Zu westlicher Lebensstil: Brüder sollen Schwester entführt haben

Anklage: Frau tauchte in Saalfelden unter falschem Namen unter - und wurde dennoch gefunden.

Ihre Bekanntschaft mit einem Österreicher war der Familie ein Dorn im Auge: Eine junge Tschetschenin, die mit ihrer Mutter und zwei Brüdern in Wien wohnte, wollte ein selbstbestimmtes Leben führen. Dafür gab sie alles auf. Doch die Familie dürfte das nicht akzeptiert haben – die Brüder (19 und 22 Jahre alt, Verteidiger Nikolaus Rast) sollen ihrer Schwester aufgelauert und sie entführt haben.

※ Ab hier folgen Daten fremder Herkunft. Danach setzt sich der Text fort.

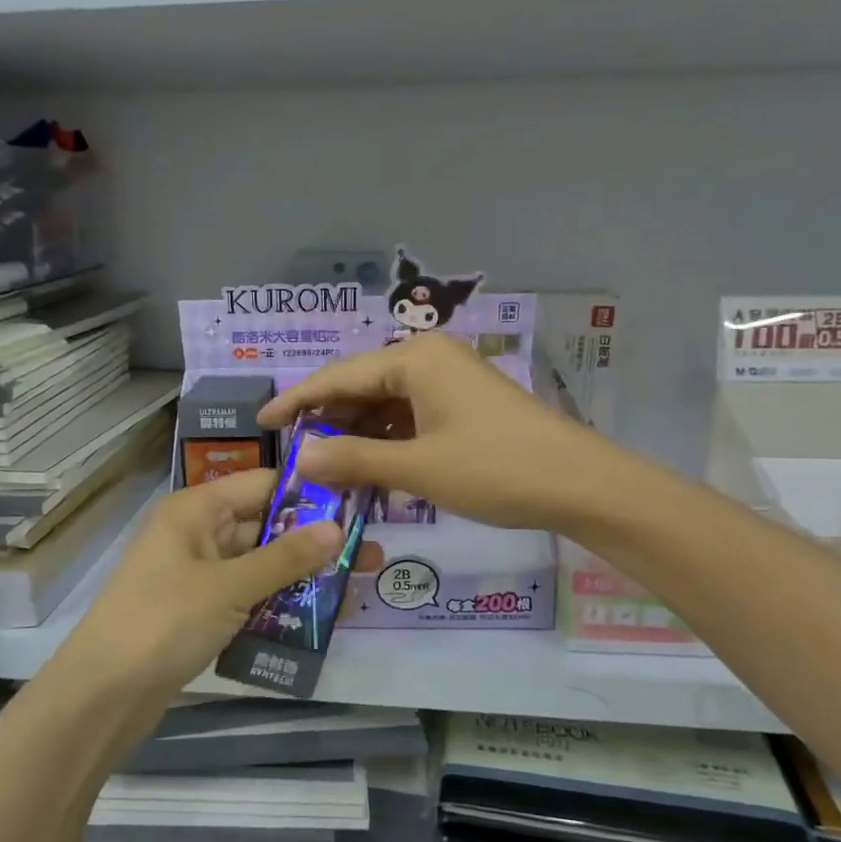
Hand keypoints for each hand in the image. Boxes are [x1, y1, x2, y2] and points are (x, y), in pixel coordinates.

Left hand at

Die Vorstellungen der Familie waren traditionell. Männliche Begleiter und Freunde waren der jungen Tschetschenin nicht erlaubt. Eine Heirat war nur mit einem Landsmann möglich. Als die Mutter bemerkte, dass ihre Tochter Umgang mit einem Österreicher pflegte, forderte sie deren Handy. Als sich die junge Frau weigerte, sollen sie die eigenen Brüder verprügelt haben.

Namen geändert

Der Vorfall hinterließ (auch seelische) Narben. Die junge Frau entschloss sich, die Familie zu verlassen und ein eigenständiges Leben zu führen. Sie kündigte ihren Job, verließ die Wohnung und schrieb ihren Verwandten, sie sei „vergewaltigt worden und will so nicht mehr weitermachen“. Sie flüchtete nach Saalfelden in Salzburg, legte sich einen neuen Namen und eine neue Sozialversicherungsnummer zu.

Doch Ende August forschten die Brüder ihren Aufenthaltsort auf. Sie sollen der Schwester aufgelauert haben. Die junge Frau lief davon, schrie um Hilfe, klammerte sich an einem Holzzaun fest – doch die jungen Männer sollen sie in ein Auto gezerrt und in die gemeinsame Wohnung nach Wien gebracht haben. Dort soll die junge Frau neuneinhalb Stunden eingesperrt gewesen sein, ehe sie die Polizei befreite. Die Brüder befinden sich in Untersuchungshaft. Zwei mutmaßliche Helfer wurden angezeigt.